As good as the Internet can be and provide amazing opportunities in our today’s life, it may affect student performance and behavior.  Even children can be found engrossed in their own tablets and cellphones are ever-present in every student hand or pocket. So it’s no wonder why the Internet has immensely woven itself in the lives of people, relying on the ‘net for many things such as socialization, study, entertainment, and current events. For students, spending a lot of time on the Internet can do more harm than good. The internet really affects students both negatively and positively. While the internet can be a reliable resource to help them with homework and school project, things can easily turn downhill when time on the internet overtakes time for study and school.

We can access executive coaching and team building, mindfulness and emotional intelligence resources, resilience training, meditation, diet, exercise, decreasing IPad, email and computer daily time and more, but ultimately, only one action will prevail: the day you decide to make a change and take control of your life, and you can. Establish your priorities,  align your decisions with your priorities and start to disconnect.

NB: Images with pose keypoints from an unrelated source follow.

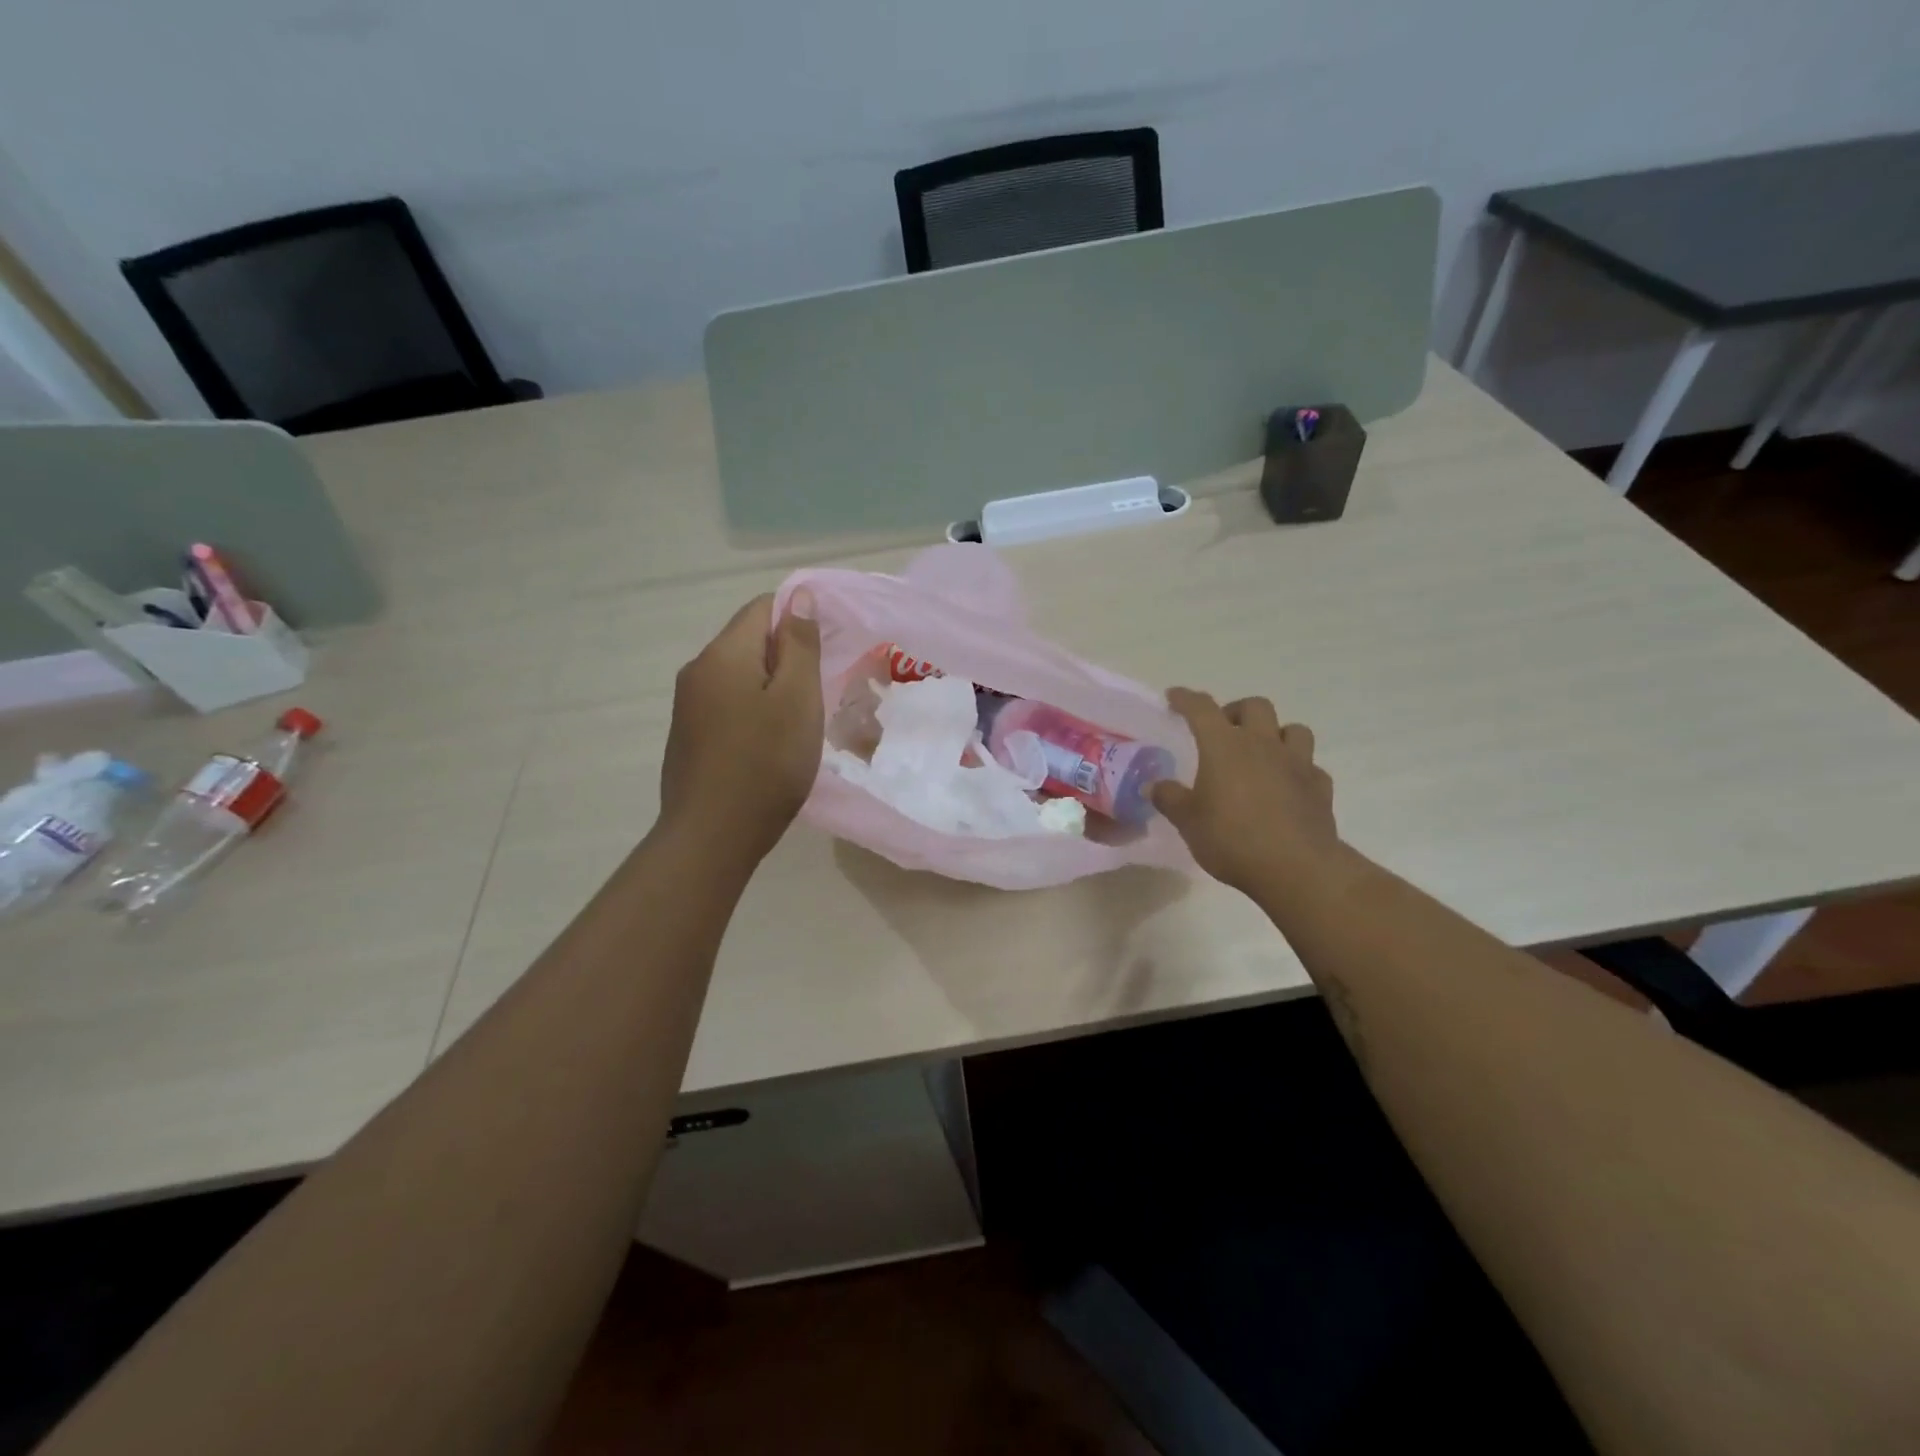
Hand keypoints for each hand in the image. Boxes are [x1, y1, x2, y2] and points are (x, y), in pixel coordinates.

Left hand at [658, 592, 822, 863]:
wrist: (711, 837)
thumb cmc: (765, 765)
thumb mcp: (797, 700)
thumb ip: (800, 645)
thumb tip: (800, 598)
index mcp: (723, 655)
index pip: (762, 608)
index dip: (799, 618)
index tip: (829, 650)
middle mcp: (697, 671)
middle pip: (748, 640)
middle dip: (787, 655)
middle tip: (822, 688)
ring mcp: (688, 705)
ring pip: (739, 674)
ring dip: (772, 685)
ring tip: (802, 718)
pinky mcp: (689, 736)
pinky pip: (727, 703)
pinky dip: (753, 709)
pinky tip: (772, 741)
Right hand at [1151, 688, 1341, 895]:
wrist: (1296, 868)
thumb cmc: (1232, 839)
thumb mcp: (1188, 822)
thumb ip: (1170, 799)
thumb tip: (1153, 786)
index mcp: (1224, 746)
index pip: (1201, 708)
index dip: (1185, 699)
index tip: (1174, 697)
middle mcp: (1262, 744)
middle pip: (1254, 706)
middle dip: (1236, 711)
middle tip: (1223, 730)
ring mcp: (1297, 763)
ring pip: (1293, 729)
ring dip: (1276, 734)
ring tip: (1262, 753)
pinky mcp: (1320, 787)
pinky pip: (1310, 766)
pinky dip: (1298, 770)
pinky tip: (1288, 786)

1. Kabat-Zinn, Mindfullness: Full catastrophe living Bantam Books, Penguin Random, Co, New York, 1990 and 2013
2. J. Levitin, The Organized Mind Penguin Canada Books, Toronto, Ontario, 2014
3. Coleman, Emotional Intelligence Bantam Book Publishing, Random House, New York, October 2006
4. Boyzatsis and A. McKee, Resonant Leadership: Renewing Yourself and Connecting with Others Through Mindfulness, Hope and Compassion. Harvard School of Business Publishing, Boston, Massachusetts, 2005
5. Brown, Daring Greatly Penguin Random House, New York, 2012
6. L. Santos, The Science of Well-Being Harvard School of Medicine, Department of Psychology, Psychology 157, 2016
7. M. Vale, J. Gerlach, R. Hendler, September, 2013, Yale College Council Report on Mental Health, The Harvard Review.